As previously reported, county councillors are set to agree an interim response to the Health Secretary on the future of Rothbury Community Hospital this Wednesday (January 23).
Upon announcing in November that more work needed to be done locally on the next steps, following the closure of the site’s 12 inpatient beds, Secretary of State Matt Hancock called for an update on progress by the end of this month.
A special meeting of Northumberland County Council’s health and wellbeing committee is to take place to discuss responses from health bosses to a number of review areas and questions, which were given to them at a very brief working-group meeting last month.
Residents and campaigners were left furious after this largely administrative event, with major concerns as to how their voices will be heard.
The Save Rothbury Community Hospital (SRCH) group says that when the committee first referred the closure to the Secretary of State in October 2017, it relied heavily on the documents compiled by the campaign team.
Dozens of emails have been sent by many organisations and individuals requesting that the county council recognises the group as being ‘the voice of Coquetdale’.
It follows the Independent Reconfiguration Panel (IRP), a non-departmental public health body, concluding that there were flaws in NHS Northumberland Clinical Commissioning Group’s (CCG) engagement and consultation processes and that ‘further action locally is required to agree and implement the proposed health and wellbeing centre, potentially including inpatient beds, at Rothbury Community Hospital’.
Katie Scott, coordinator of the SRCH campaign, said: “We still have absolutely no idea what the CCG means by a health and wellbeing hub.

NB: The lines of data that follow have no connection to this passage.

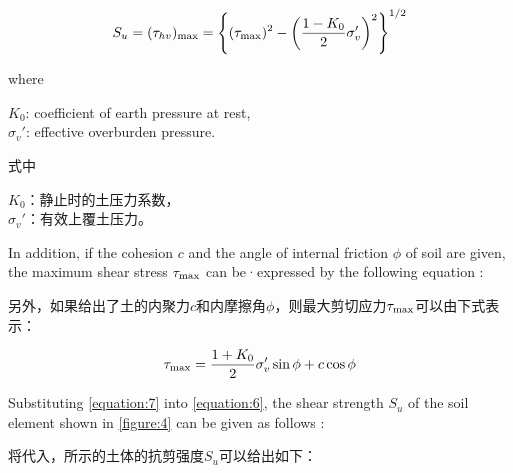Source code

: \begin{align}
    S_u=(\tau_{hv})_{\rm{max}}=\left\{(\tau_{\rm{max}})^2-\left(\dfrac{1-K_0}{2}\sigma_v'\right)^2\right\}^{1/2}
    \label{equation:6}
\end{align}

\begin{paracol}{2}
    
    \newlength{\length}
    \settowidth{\length}{$K_0$: coefficient of earth pressure at rest}
    \noindent where \begin{minipage}[t]{\length}
        $K_0$: coefficient of earth pressure at rest, \\
        $\sigma_v'$: effective overburden pressure. 
    \end{minipage}\vspace{4pt}
    
    \switchcolumn

    \newlength{\cnlength}
    \settowidth{\cnlength}{$K_0$：静止时的土压力系数}
    \noindent 式中\begin{minipage}[t]{\cnlength}
        $K_0$：静止时的土压力系数，\\
        $\sigma_v'$：有效上覆土压力。
    \end{minipage}\vspace{4pt}

    \switchcolumn*

    In addition, if the cohesion $c$ and the angle of internal friction $\phi$ of soil are given, the maximum shear stress $\tau_{\rm{max}}$ can be·expressed by the following equation :

    \switchcolumn

    另外，如果给出了土的内聚力$c$和内摩擦角$\phi$，则最大剪切应力$\tau_{\rm{max}}$可以由下式表示：

\end{paracol}

\begin{align}
    \tau_{\rm{max}}=\dfrac{1+K_0}{2}\sigma_v'\sin\phi+c\cos\phi
    \label{equation:7}
\end{align}

\begin{paracol}{2}
    
    Substituting \autoref{equation:7} into \autoref{equation:6}, the shear strength $S_u$ of the soil element shown in \autoref{figure:4} can be given as follows :

    \switchcolumn

    将代入，所示的土体的抗剪强度$S_u$可以给出如下：

\end{paracol}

“Since the GPs have moved into the ground floor of the building, our original plan for the hospital, Coquetdale Cares, still makes the most sense to the local community.
“However, our plan, for a fully-functioning, integrated hospital, with nurses, paramedics, end-of-life and rehabilitation beds, social-services offices and so on, has been completely ignored by the CCG, which seems to be absolutely determined to get rid of community hospital beds, no matter what.”

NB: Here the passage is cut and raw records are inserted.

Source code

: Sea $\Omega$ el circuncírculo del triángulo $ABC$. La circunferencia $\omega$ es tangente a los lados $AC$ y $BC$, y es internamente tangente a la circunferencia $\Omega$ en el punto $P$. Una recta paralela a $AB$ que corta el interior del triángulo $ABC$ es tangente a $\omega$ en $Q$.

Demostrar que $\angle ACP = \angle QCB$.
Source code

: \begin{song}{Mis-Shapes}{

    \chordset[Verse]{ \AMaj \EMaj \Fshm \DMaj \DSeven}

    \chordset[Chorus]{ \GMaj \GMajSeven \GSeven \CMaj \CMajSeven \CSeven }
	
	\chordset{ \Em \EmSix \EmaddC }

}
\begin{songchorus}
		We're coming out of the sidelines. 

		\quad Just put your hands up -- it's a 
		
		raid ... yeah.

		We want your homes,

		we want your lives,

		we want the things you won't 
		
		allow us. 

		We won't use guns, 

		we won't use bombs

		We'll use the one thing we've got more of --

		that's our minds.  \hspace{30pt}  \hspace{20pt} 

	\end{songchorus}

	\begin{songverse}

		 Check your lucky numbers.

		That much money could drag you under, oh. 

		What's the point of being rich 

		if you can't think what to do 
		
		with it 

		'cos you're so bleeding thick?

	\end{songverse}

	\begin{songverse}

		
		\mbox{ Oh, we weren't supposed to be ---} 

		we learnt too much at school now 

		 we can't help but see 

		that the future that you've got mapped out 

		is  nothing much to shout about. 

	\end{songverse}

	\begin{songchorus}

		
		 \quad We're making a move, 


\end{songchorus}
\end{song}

When the CCG decided to close the inpatient ward, it said that within three months of creating a health and wellbeing centre, a range of additional services would be provided, including an additional specialist palliative-care nurse, a range of virtual outpatient clinics and outpatient monitoring for patients who need regular blood tests. These would be in addition to existing services at the hospital.
In the longer term, consideration would be given to including services such as infusions for patients with a range of chronic conditions, more diagnostic testing and NHS denistry.
The CCG stated that year-on-year savings of permanently closing the inpatient beds and developing a health and wellbeing centre would be more than £450,000.
The health and wellbeing committee meeting takes place at 1pm at County Hall, Morpeth, with ward member Coun Steven Bridgett and the SRCH team being given 10 minutes each to speak.
The campaign team is urging all residents to go along to support the fight to have the ward reopened. Community transport is available, call Lesley Leeson on 01669 622264.